Read Options: Should you worry about Jordan Howard’s drops?

SHARE Read Options: Should you worry about Jordan Howard’s drops?

Bears running back Jordan Howard made the Pro Bowl his rookie year. (AP)

Adam L. Jahns’ “Read Options” column appears in Pro Football Weekly, which is available Thursday or Friday in the Chicago Sun-Times, Daily Herald, Rockford Register Star, Northwest Herald, Kankakee Daily Journal, Peoria Journal Star and on

The Bears’ receivers weren’t the only ones taking part in the drop party in the loss to the Titans. Rookie running back Jordan Howard had a big one, too.
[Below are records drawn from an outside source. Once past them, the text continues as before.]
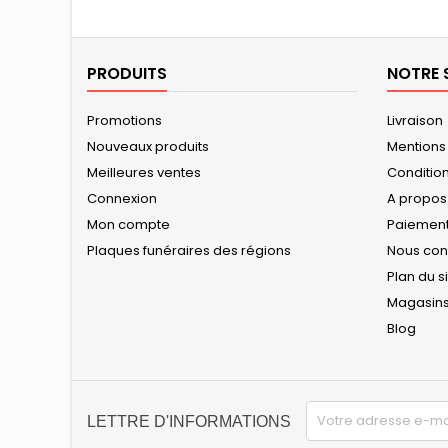
PRODUITS
NOTRE 
Promotions
Livraison
Nouveaux produits
Mentions
Meilleures ventes
Conditions
Connexion
A propos
Mon compte
Paiement
Plaques funéraires des régions
Nous con
Plan du s
Magasin
Blog
LETTRE D'INFORMATIONS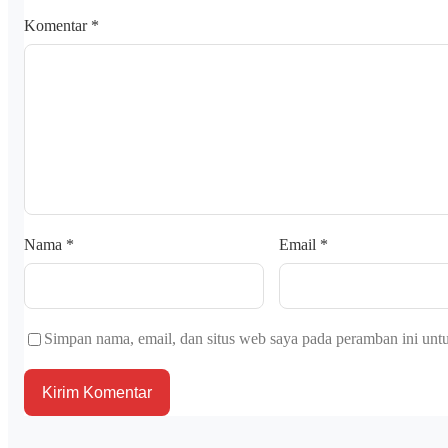
Komentar
*
Nama
*
Email
*
Simpan nama, email, dan situs web saya pada peramban ini unt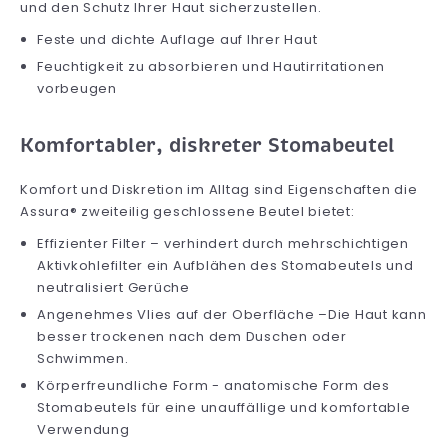
und den Schutz Ihrer Haut sicherzustellen.
Feste und dichte Auflage auf Ihrer Haut
Feuchtigkeit zu absorbieren und Hautirritationen
vorbeugen
Komfortabler, diskreter Stomabeutel
Komfort und Diskretion im Alltag sind Eigenschaften die
Assura® zweiteilig geschlossene Beutel bietet:
Effizienter Filter – verhindert durch mehrschichtigen
Aktivkohlefilter ein Aufblähen des Stomabeutels und
neutralisiert Gerüche
Angenehmes Vlies auf der Oberfläche –Die Haut kann
besser trockenen nach dem Duschen oder
Schwimmen.
Körperfreundliche Form - anatomische Form des
Stomabeutels für eine unauffällige und komfortable
Verwendung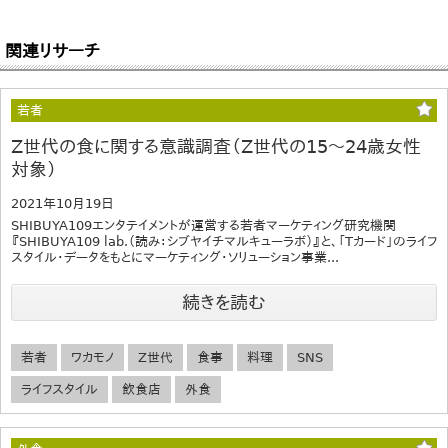
関連リサーチ
若者
Z世代の食に関する意識調査（Z世代の15～24歳女性
対象）
2021年10月19日
SHIBUYA109エンタテイメントが運営する若者マーケティング研究機関
『SHIBUYA109 lab.（読み：シブヤイチマルキューラボ）』と、「Tカード」のライフ
スタイル・データをもとにマーケティング・ソリューション事業...
続きを読む
若者
ワカモノ
Z世代
食事
料理
SNS
ライフスタイル
飲食店
外食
And his is more important to consider.

For all the scrutiny that Josh Bellamy and Deonte Thompson have gotten over their drops of would-be game-tying touchdowns, they still are the Bears’ fifth and sixth receivers.

If the Bears are at full strength, Bellamy and Thompson don’t matter as much. Their value would be on special teams, where Bellamy excels as a gunner and Thompson handles kickoff returns.

The Bears only are counting on them to make plays right now because Alshon Jeffery is suspended, Kevin White is on injured reserve and Eddie Royal is limited by a nagging toe injury.

Howard means more to the Bears this year and beyond. He’s part of their young core of players. Neither Bellamy nor Thompson is a lock for next year’s roster. Howard is expected to be the Bears’ No. 1 back.

In the first quarter against the Titans, Howard dropped a pass at the seven-yard line in the right flat on a play-action play. If he makes the catch, he strolls into the end zone untouched.

The Bears were able to make up for Howard’s gaffe on the next play when quarterback Matt Barkley threw a seven-yard score to tight end Daniel Brown.

But Howard’s drop shouldn’t be overlooked because of that touchdown or what happened later with Bellamy, Thompson and other receivers.

The drop was part of a trend that started a week earlier in the Bears’ loss to the Giants. Howard was targeted eight times that game, but only made one catch for 22 yards.

“The common denominator for me on the drops is just not looking the ball all the way in,” Howard said. “[It’s] just trying to turn and run before I have it fully.”

It’s easy to forgive the rookie. Howard has been better than good this season after the Bears drafted him in the fifth round. He is on pace to surpass 1,000 rushing yards. His coaches also said earlier this season that his pass-catching skills have been a pleasant surprise. Howard has 22 catches for 242 yards and a touchdown.

But Howard needs to prove over the final five games that he can get over his case of the drops. He has to respond.

Running back Jeremy Langford had his problems with drops last year during his rookie season, too. He said then that he was thinking too much about them.

If Howard is a true No. 1 back, he won’t let the same happen.

“You might catch a thousand passes at practice but in a game, if you just take your eye off the ball, you might drop it or something like that,” Howard said. “You’ve got to lock in more.”


Veteran backup guards Ted Larsen and Eric Kush aren’t getting enough credit for what they’ve done in their two starts together in place of Kyle Long and Josh Sitton.

In Week 9, the Bears ran for 158 yards against the top-rated Vikings defense. Against the Titans, Barkley wasn’t sacked on 54 pass attempts.

That’s quality depth.

The Bears might not have it in many areas because of their youth movement, but general manager Ryan Pace found it for the offensive line.


It’s time to see what rookie Deiondre’ Hall can do. Again. The Bears are in desperate need of a playmaker or two in the secondary, and that could be Hall, who hasn’t played since Week 4.

One of the Bears’ three fourth-round picks, Hall had an interception and three pass breakups in the first four games before severely spraining his right ankle in practice.